И, войдя во второй раз, увидел наконец прихотливую гармонию его интерьера и осознал соразмерность этого неповторимого и удивительного здания его городу.

Я поклонился могиле Кристофера Рена, одного из моих учителей, сознавая, что в жизни, наверное, много бы с ним спорил. Но теперь мне уже не переспорить его, о нет – он останется Реном, и это на сотни веков…

И вот я в Париже. Как он изменился! В нем не осталось ничего, что напомнило бы мне детство. Домик в Шайо снесен, и о моей родне никто ничего не знает.
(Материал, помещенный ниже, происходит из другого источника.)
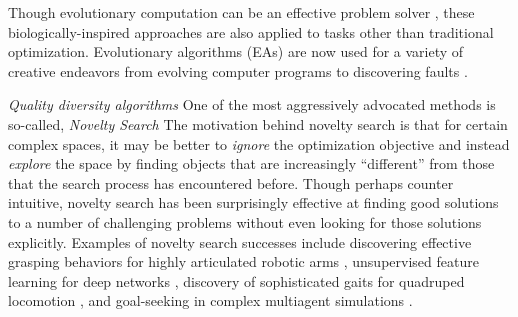 \documentclass[twoside]{article}
\begin{document}
Though evolutionary computation can be an effective problem solver \citep{ec:DeJong2006}, 
these biologically-inspired approaches are also applied to tasks other than traditional optimization.  Evolutionary algorithms (EAs) are now used for a variety of creative endeavors from evolving computer programs \citep{ec:LangdonPoli2002,ec:Koza1992} 
 to discovering faults \citep{HanesWiegand2019tor,Mourad2000srds}.%

\emph{Quality diversity algorithms}  One of the most aggressively advocated methods is so-called, \emph{Novelty Search} \citep{StanleyLehman2015,Lehman2013gecco,LehmanStanley2011cec,LehmanStanley2008ssls}  The motivation behind novelty search is that for certain complex spaces, it may be better to \emph{ignore} the optimization objective and instead \emph{explore} the space by finding objects that are increasingly ``different'' from those that the search process has encountered before.  Though perhaps counter intuitive, novelty search has been surprisingly effective at finding good solutions to a number of challenging problems without even looking for those solutions explicitly.  Examples of novelty search successes include discovering effective grasping behaviors for highly articulated robotic arms \citep{Huang2014cica}, unsupervised feature learning for deep networks \citep{Szerlip2015cai}, discovery of sophisticated gaits for quadruped locomotion \citep{Morse2013acgec}, and goal-seeking in complex multiagent simulations \citep{Lehman2011ecj}.
\end{document}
Впрочем, я уже несколько лет не получал писем от тети Жозефины, – наверное, она умерла, а до прочих родственников мне, как это ни ужасно, нет дела!

Могилы моих родителей на старом кладбище зарастают кустами, надгробия совсем ушли в землю… Как давно я не был возле них! Дядюшка Роже пережил их обоих намного, но и он был давно. Давно, давно… Ба! Так я что же, уже стар? Надо работать, заниматься изучением Пантеона, я ведь с тем и приехал, а меня тянет к себе каждый день не Пантеон, а собор Парижской Богоматери…

Я не в силах описать своего впечатления, потому что помню его с детства, и с детства он вызывает во мне трепет и тревогу, когда я стою перед ним. И успокаивает, едва я вхожу под неизмеримую высоту его стрельчатых сводов. Какой зодчий его замыслил? Да и по целому ли замыслу строили – ведь чуть не два столетия длилось его возведение! И в дерзкой ли фантазии архитектора или просто в полудиких душах средневековых каменотесов родились умопомрачительные образы его каменных химер? И кто задумал неповторимую игру лучей света, входящих с разных сторон в стекла его витражей и сплетающихся в пространстве центрального нефа высоким столбом – дивным сиянием? Гений ли мастера или вековое умение и насмешливая мудрость народа сотворили это чудо, способное устрашить, и заворожить, и привести в восторг, незабываемое и неповторимое?